I businessman non mancano di creatività. Tra le iniziative spicca il Nablus shopping festival, inaugurato dal premier palestinese Salam Fayyad il 15 luglio: concerti la sera, negozi aperti fino a mezzanotte, migliaia di turisti, soprattutto arabi israeliani, attratti dai prezzi convenienti delle merci. In occasione del festival è stato aperto, il 21 giugno, anche "Cinema City", il primo cinema a Nablus da oltre 20 anni. La moderna sala proietta quattro film al giorno. «La maggior parte dei clienti, ragazzi, non è mai stata al cinema. Eppure un tempo Nablus era la capitale del cinema palestinese», precisa il direttore Bashir Mazen. «L’investimento è stato di due milioni di dollari - racconta Farouq Masri, figlio di uno dei proprietari - ma è un progetto unico». Che dire poi del nuovo centro benessere? Adagiato su una collina che domina la città l’Ajat club è una struttura dotata di ogni comfort, piscina all’aperto, palestra, sauna, massaggi. Un’altra iniziativa degli imprenditori locali. «L’investimento - spiega Omar Barham, azionista - è stato di 3,5 milioni di dollari. Ma la seconda fase è un hotel a cinque stelle, forse a fine 2010. Abbiamo già 1.500 iscritti al club, tra cui qualche occidentale».

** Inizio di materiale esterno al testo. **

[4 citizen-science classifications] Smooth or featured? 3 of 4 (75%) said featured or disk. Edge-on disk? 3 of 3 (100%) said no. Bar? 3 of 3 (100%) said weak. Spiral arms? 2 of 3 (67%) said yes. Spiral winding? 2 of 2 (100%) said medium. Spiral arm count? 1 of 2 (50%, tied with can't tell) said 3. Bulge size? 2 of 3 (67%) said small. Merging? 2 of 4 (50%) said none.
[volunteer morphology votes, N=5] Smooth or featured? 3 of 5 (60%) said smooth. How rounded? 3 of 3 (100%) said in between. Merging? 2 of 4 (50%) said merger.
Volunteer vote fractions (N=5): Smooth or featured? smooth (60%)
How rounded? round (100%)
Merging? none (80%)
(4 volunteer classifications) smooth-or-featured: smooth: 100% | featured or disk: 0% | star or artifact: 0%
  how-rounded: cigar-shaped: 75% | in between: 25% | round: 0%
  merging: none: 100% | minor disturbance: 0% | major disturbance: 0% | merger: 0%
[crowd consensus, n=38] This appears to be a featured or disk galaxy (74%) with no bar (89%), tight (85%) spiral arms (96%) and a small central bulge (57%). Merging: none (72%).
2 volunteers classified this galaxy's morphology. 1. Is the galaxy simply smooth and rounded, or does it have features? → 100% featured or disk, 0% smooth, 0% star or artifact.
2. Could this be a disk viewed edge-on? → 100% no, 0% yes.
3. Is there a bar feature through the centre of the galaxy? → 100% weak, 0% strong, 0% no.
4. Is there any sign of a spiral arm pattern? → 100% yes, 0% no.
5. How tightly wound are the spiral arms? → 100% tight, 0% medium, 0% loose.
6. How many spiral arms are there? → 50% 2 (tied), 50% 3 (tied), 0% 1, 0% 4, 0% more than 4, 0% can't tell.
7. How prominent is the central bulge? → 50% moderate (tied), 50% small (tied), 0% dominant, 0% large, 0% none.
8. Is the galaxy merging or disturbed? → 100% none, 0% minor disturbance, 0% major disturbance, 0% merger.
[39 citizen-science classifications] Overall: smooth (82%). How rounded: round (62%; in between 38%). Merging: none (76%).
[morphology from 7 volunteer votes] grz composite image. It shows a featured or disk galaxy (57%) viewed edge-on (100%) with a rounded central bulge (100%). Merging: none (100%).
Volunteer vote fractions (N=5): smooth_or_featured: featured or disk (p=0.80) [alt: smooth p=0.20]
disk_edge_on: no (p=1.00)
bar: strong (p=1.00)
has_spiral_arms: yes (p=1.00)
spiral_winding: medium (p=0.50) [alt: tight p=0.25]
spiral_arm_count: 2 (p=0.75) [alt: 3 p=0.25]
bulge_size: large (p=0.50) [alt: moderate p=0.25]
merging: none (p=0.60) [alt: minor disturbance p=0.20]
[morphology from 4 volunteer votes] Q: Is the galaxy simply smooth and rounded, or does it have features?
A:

Qualche volto straniero in giro si vede. Tra gli occidentali illustri è ritornato anche Tony Blair, il capo del Quartetto per il Medio Oriente. «Il cambiamento si vede nell’attività economica della città. E questo perché i palestinesi stanno provvedendo bene alla sicurezza. La verità è che Nablus sta cambiando. Due anni fa non sarei potuto venire», ha dichiarato l’ex premier britannico. Due anni fa era la calda estate del 2007. A Nablus la situazione era tesa. In giugno Hamas aveva annientato le forze di Fatah divenendo signore della Striscia. Alcuni membri di Fatah furono giustiziati. A Nablus era subito scattata la rappresaglia di Fatah. Padroni della città i miliziani delle brigate dei martiri di al-Aqsa davano la caccia agli esponenti di Hamas: 25 uffici del movimento islamico vennero incendiati, qualcuno perse la vita, molti furono arrestati. Oggi le milizie non esistono più. La maggior parte dei combattenti fa parte delle forze di sicurezza. Una manovra inquadrata nell’amnistia voluta da Abu Mazen e coordinata con Israele. L’operazione che ha riportato la sicurezza a Fatah Land.

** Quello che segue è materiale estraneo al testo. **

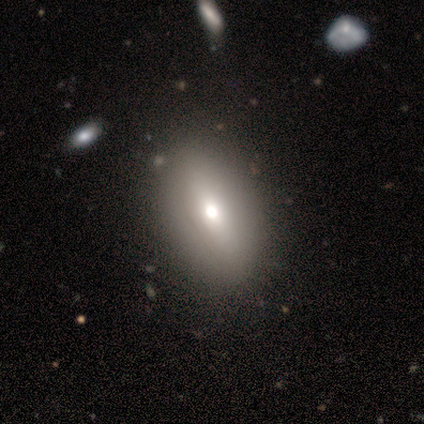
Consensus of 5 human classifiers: Overall: smooth (40%, tied with featured or disk). How rounded: in between (100%). Merging: none (75%).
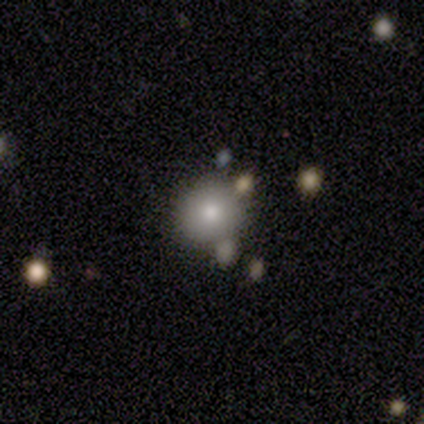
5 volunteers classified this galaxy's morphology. Smooth or featured: smooth — 80% (featured or disk — 20%)
How rounded: round — 100%
Merging: none — 60% (merger — 40%)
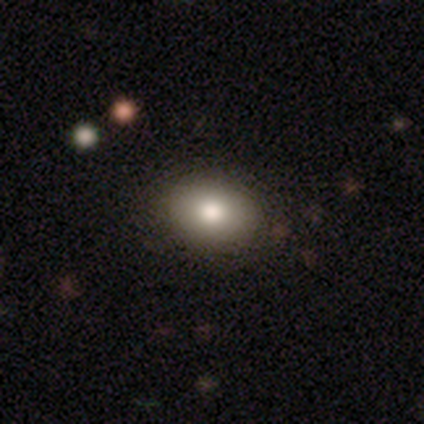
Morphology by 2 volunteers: smooth-or-featured: smooth: 100% | featured or disk: 0% | star or artifact: 0%
  how-rounded: in between: 100% | round: 0% | cigar-shaped: 0%
  merging: none: 50% (tied) | minor disturbance: 50% (tied) | major disturbance: 0% | merger: 0%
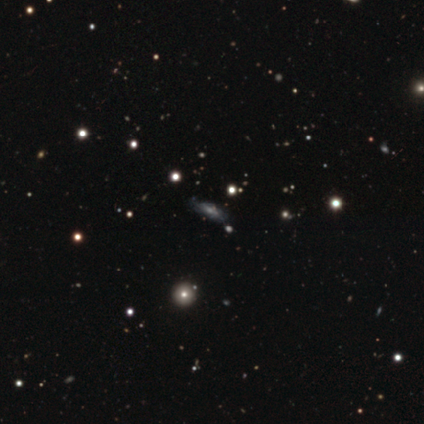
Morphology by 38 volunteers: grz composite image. It shows a featured or disk galaxy (53%) with no bar (73%), medium (50%) spiral arms (80%) and a small central bulge (40%). Merging: none (77%).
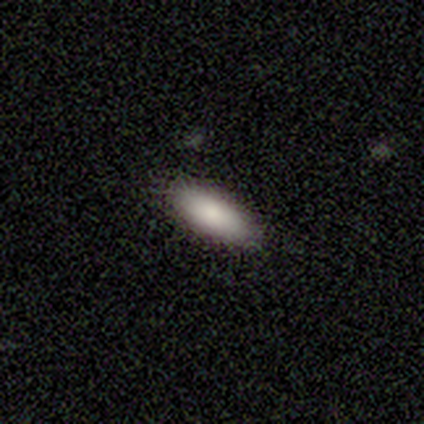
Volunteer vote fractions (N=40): Overall: smooth (82%). How rounded: in between (67%; cigar-shaped 30%). Merging: none (84%).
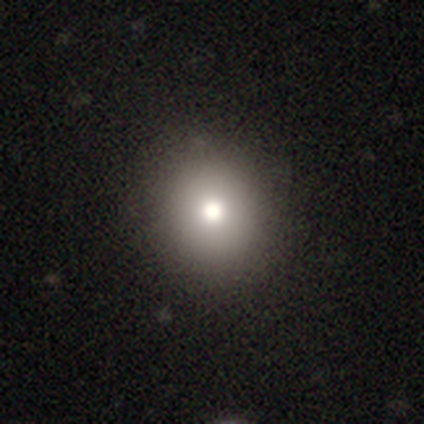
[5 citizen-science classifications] A smooth galaxy with no disk features (100%) that is round (100%). Merging: none (100%).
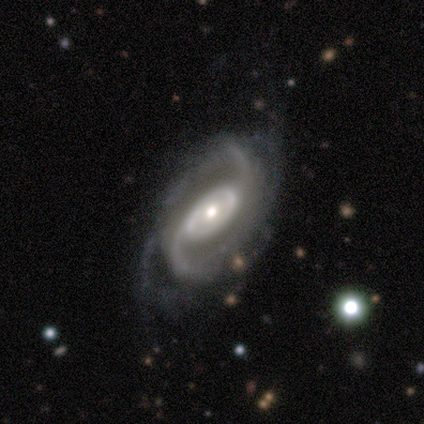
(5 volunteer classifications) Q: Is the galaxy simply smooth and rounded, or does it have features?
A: featured or disk — 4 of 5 (80%).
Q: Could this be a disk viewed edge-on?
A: no — 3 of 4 (75%).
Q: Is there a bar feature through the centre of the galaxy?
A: no — 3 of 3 (100%).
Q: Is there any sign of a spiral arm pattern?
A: yes — 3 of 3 (100%).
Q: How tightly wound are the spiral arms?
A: loose — 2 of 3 (67%).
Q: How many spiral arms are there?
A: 2 — 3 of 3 (100%).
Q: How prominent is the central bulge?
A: small — 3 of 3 (100%).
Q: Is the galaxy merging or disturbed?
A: none — 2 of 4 (50%, tied with minor disturbance).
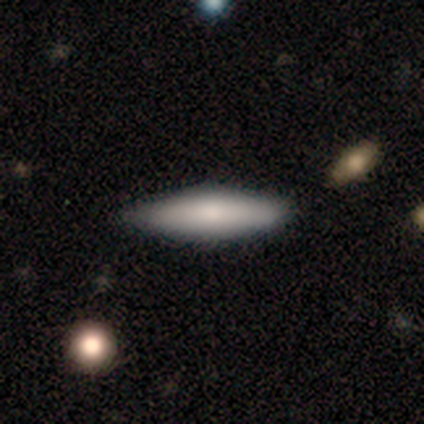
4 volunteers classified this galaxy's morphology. Q: Smooth or featured?
A: smooth (75%); runner-up: star or artifact (25%)
Q: How rounded?
A: in between (67%); runner-up: cigar-shaped (33%)
Q: Merging?
A: none (67%); runner-up: minor disturbance (33%)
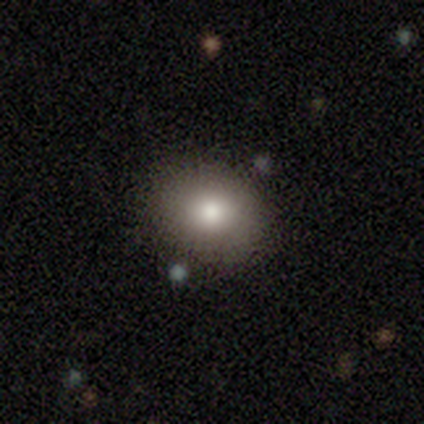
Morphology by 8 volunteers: This appears to be a smooth galaxy with no disk features (75%) that is round (50%, tied with in between). Merging: none (100%).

Di Hamas non c’è più traccia. Eppure nelle elezioni amministrative del 2005, a Nablus su 15 consiglieri comunali Hamas ne aveva piazzati ben 13. Il sindaco aveva ottenuto il 73% dei voti. «Io non sono di Hamas- si difende il sindaco - sono stato eletto in una lista di coalizione in cui figurava anche Hamas. Certo Hamas non può più svolgere attività politica». Il decalogo allora ideato dagli avversari di Hamas resta in vigore: è vietato esporre bandiere, sono banditi raduni pubblici tv e radio. «Se dicessi che mi piace Hamas, il mio business sarebbe distrutto. Rischierei perfino l’arresto. Meglio stare zitti e godersi il buon momento», confessa un simpatizzante.